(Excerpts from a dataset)
# # # # # # #
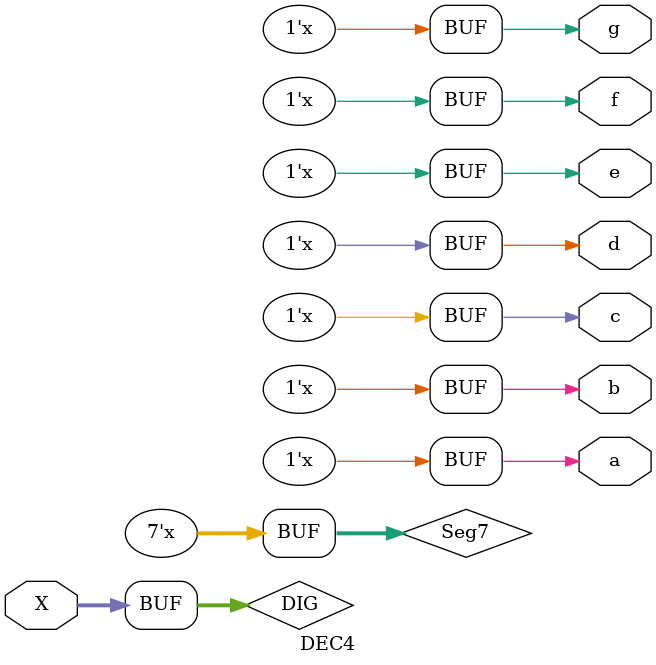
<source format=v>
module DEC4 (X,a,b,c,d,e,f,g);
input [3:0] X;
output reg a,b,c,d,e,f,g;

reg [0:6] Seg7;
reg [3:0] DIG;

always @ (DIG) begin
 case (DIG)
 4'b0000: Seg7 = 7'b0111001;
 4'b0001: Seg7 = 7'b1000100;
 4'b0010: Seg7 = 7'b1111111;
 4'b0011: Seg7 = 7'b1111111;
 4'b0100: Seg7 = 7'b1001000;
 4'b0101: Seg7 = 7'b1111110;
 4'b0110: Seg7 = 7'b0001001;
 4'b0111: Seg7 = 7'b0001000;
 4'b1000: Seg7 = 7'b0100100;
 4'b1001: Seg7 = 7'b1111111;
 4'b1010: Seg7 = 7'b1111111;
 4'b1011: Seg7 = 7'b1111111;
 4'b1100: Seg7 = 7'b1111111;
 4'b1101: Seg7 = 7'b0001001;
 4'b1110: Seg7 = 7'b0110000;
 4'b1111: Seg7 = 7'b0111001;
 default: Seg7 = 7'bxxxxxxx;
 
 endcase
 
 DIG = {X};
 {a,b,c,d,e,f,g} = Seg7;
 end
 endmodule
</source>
# # # # # # #
Exercise instructions - Please extract exactly, and only, the lines from the line containing "4'b1111: Seg7 = 7'b0111001;" through the last line of the records.

Output for this task -
 4'b1111: Seg7 = 7'b0111001;
 default: Seg7 = 7'bxxxxxxx;
 
 endcase
 
 DIG = {X};
 {a,b,c,d,e,f,g} = Seg7;
 end
 endmodule
</source>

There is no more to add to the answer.